**Objetivo de la tarea:** Retoma el texto sobre el restablecimiento de las relaciones diplomáticas entre Bahréin y Siria y continúalo a partir de su última oración.

----- Texto dado

El conflicto entre los régimenes sunitas y el régimen de Bashar al-Assad parece estar llegando a su fin.

El Reino de Bahréin dio un fuerte mensaje de reconstrucción de los lazos diplomáticos entre su país y Siria tras una década de enfrentamientos.

Con el estallido de la guerra civil siria en 2011, los Estados árabes del Golfo cerraron sus embajadas en Damasco, capital nacional, y cortaron lazos diplomáticos con el régimen alauita de Bashar al-Assad.

Waheed Mubarak Sayyar, el nuevo embajador bahreiní designado para Damasco, es la prueba viviente de que numerosas naciones árabes están retomando sus relaciones diplomáticas con al-Assad ahora que la guerra civil está llegando a su fin.

El primero de los países árabes del Golfo en restablecer relaciones plenas con Siria fue Omán, quien en 2020 apuntó a su embajador en el turbulento país del Medio Oriente.

----------
----- Entradas proporcionadas

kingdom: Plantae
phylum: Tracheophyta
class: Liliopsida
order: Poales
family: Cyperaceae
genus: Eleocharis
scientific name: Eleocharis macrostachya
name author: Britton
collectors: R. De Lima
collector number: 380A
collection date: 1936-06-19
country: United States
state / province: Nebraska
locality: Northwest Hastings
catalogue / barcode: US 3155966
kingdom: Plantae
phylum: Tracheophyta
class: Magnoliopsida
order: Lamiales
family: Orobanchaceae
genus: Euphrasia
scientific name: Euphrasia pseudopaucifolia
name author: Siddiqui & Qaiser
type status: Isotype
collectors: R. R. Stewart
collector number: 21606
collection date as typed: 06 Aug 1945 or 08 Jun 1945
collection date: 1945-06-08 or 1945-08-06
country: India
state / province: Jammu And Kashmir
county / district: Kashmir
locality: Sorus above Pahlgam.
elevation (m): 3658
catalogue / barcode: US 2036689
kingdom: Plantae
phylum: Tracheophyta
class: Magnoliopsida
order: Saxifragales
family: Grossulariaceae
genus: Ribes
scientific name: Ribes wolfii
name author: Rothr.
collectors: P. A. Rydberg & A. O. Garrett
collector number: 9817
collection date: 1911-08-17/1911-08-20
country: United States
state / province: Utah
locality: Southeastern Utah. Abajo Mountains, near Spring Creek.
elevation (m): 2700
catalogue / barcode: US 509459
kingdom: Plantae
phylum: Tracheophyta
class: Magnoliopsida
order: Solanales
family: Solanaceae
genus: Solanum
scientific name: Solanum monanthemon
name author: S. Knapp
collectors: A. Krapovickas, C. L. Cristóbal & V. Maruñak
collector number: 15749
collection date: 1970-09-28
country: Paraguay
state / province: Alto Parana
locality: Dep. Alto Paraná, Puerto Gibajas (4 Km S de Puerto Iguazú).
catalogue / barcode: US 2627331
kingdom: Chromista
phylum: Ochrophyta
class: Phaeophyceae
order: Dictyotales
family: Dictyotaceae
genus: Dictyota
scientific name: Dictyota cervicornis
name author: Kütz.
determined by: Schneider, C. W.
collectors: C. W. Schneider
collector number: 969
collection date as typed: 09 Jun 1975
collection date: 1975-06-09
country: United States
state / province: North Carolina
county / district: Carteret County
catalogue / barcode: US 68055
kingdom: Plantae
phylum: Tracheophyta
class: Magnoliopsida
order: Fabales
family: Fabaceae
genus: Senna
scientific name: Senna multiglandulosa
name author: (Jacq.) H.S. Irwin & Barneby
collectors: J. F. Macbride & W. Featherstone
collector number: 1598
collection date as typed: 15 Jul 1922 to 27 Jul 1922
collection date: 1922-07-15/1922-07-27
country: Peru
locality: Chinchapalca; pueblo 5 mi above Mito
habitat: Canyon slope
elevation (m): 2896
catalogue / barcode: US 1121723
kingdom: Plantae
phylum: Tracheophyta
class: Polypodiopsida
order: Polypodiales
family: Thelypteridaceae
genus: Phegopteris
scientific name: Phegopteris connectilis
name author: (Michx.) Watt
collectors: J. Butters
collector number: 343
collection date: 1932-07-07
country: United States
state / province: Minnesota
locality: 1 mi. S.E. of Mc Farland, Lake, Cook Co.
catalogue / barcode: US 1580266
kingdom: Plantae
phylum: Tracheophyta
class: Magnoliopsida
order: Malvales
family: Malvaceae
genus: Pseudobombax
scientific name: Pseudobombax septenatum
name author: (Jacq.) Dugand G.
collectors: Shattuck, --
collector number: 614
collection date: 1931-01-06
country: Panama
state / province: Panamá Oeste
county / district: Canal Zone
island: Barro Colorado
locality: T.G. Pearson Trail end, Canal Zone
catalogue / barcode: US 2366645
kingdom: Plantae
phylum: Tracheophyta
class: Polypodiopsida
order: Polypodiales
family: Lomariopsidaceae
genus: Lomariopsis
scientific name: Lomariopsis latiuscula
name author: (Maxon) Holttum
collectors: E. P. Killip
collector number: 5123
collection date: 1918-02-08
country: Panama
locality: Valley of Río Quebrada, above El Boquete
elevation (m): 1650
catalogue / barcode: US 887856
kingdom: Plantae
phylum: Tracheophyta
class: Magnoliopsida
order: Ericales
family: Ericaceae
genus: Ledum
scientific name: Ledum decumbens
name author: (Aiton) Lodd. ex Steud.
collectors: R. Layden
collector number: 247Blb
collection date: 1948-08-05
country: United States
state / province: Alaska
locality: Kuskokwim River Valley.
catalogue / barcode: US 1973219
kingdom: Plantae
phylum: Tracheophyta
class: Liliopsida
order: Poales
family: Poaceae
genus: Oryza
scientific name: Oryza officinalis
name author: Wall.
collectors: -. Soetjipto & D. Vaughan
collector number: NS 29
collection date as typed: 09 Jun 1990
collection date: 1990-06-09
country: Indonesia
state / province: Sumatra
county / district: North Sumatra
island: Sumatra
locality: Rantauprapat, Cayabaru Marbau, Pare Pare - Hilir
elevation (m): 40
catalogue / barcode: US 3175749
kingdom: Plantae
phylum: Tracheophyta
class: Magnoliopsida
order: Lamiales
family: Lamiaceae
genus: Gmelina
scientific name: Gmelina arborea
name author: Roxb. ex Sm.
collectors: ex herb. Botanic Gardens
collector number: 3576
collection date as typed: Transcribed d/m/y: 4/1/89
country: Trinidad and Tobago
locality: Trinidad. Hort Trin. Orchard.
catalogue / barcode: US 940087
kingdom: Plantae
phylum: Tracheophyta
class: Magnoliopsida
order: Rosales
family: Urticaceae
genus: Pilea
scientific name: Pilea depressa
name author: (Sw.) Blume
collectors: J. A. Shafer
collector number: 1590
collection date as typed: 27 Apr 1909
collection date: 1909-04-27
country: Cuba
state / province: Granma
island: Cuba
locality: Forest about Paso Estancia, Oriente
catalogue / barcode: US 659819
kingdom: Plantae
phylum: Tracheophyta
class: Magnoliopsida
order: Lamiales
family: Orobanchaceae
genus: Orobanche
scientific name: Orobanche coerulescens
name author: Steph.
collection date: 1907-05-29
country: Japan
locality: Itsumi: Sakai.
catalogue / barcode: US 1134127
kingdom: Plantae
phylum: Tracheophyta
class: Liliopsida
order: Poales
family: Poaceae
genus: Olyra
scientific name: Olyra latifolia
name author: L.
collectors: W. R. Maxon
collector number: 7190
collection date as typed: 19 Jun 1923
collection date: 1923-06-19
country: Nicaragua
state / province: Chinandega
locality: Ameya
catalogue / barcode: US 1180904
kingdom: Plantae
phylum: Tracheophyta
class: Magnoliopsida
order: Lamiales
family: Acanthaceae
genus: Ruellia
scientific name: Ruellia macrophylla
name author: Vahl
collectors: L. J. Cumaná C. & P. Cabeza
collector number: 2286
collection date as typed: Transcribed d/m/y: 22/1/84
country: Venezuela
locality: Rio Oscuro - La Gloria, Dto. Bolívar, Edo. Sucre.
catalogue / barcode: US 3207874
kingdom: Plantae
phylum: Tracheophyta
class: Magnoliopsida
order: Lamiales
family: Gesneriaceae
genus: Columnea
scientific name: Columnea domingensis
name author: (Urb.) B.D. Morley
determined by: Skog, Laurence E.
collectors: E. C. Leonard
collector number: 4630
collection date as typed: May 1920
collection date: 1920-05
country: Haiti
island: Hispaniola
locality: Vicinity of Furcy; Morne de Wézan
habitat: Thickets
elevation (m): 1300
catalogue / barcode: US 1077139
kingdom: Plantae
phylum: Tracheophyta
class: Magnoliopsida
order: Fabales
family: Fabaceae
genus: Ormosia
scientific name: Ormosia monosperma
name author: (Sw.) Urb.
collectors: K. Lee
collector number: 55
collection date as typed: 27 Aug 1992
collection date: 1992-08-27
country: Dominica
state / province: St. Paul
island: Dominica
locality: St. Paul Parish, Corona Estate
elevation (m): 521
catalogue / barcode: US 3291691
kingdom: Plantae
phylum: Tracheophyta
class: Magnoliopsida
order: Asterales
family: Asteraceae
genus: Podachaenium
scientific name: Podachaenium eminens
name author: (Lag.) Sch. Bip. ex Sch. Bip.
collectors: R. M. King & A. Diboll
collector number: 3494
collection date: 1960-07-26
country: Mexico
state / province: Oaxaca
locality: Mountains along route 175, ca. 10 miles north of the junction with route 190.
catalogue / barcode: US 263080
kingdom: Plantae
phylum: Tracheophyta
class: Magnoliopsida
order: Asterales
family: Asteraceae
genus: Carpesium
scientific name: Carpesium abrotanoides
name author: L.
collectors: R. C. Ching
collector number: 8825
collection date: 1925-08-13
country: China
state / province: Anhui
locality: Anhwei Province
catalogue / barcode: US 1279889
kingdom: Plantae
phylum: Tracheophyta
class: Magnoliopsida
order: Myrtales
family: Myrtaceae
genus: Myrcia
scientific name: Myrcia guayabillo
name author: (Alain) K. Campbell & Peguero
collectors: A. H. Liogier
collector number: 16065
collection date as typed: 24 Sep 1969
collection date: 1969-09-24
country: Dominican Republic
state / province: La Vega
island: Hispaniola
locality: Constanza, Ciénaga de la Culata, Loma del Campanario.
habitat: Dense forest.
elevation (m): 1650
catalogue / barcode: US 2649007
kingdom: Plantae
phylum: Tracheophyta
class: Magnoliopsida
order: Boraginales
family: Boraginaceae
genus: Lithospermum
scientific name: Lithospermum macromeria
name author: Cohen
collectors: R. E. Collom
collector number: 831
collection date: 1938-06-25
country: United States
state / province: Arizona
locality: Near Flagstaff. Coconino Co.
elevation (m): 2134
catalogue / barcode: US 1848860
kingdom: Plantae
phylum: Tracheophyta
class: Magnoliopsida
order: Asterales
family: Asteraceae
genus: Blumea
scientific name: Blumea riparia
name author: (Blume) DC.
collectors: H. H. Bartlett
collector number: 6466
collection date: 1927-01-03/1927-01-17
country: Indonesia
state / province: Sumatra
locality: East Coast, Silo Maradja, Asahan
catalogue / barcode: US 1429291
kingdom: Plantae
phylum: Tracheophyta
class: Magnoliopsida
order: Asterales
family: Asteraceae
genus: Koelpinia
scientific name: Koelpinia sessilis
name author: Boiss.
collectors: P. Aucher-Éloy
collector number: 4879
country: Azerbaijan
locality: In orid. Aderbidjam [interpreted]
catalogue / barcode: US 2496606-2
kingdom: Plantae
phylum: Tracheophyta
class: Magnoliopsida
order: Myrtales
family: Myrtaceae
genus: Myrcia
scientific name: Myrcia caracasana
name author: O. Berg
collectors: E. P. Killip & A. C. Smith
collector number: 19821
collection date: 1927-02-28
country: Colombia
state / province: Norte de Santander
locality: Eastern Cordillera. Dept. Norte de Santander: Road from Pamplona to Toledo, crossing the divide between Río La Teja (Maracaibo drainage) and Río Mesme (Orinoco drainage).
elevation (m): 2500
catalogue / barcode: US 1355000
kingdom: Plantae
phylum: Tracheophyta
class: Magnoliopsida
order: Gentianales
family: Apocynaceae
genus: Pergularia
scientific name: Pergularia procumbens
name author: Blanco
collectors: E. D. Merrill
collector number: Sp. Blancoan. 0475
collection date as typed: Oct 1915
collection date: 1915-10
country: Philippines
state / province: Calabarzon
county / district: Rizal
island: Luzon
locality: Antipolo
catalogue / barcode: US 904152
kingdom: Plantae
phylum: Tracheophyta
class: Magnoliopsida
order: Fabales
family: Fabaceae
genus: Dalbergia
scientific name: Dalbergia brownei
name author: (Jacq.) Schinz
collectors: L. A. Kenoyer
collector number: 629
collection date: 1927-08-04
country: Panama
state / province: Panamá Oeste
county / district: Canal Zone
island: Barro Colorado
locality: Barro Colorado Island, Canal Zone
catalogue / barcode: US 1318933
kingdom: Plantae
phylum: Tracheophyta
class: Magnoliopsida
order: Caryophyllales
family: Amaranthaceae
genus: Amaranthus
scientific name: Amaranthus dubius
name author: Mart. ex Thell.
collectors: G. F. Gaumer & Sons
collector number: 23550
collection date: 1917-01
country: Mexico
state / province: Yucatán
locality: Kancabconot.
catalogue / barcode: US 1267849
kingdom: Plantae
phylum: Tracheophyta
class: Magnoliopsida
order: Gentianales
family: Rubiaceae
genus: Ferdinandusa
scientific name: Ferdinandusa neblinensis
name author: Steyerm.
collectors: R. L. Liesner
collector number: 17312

----------

**Respuesta:**
Por años, los regímenes teocráticos sunítas de la península arábiga vieron con malos ojos el acercamiento de Siria con Irán. De hecho, el alauismo fue reconocido como una rama de los chiítas, la religión que impera en el sistema teocrático iraní.

Pero esto parece haber quedado en el pasado. La llegada de Joe Biden a la Casa Blanca produjo lo impensado: Rusia, China, Siria y los árabes, todos en tregua en contra de Estados Unidos por su acercamiento a Irán.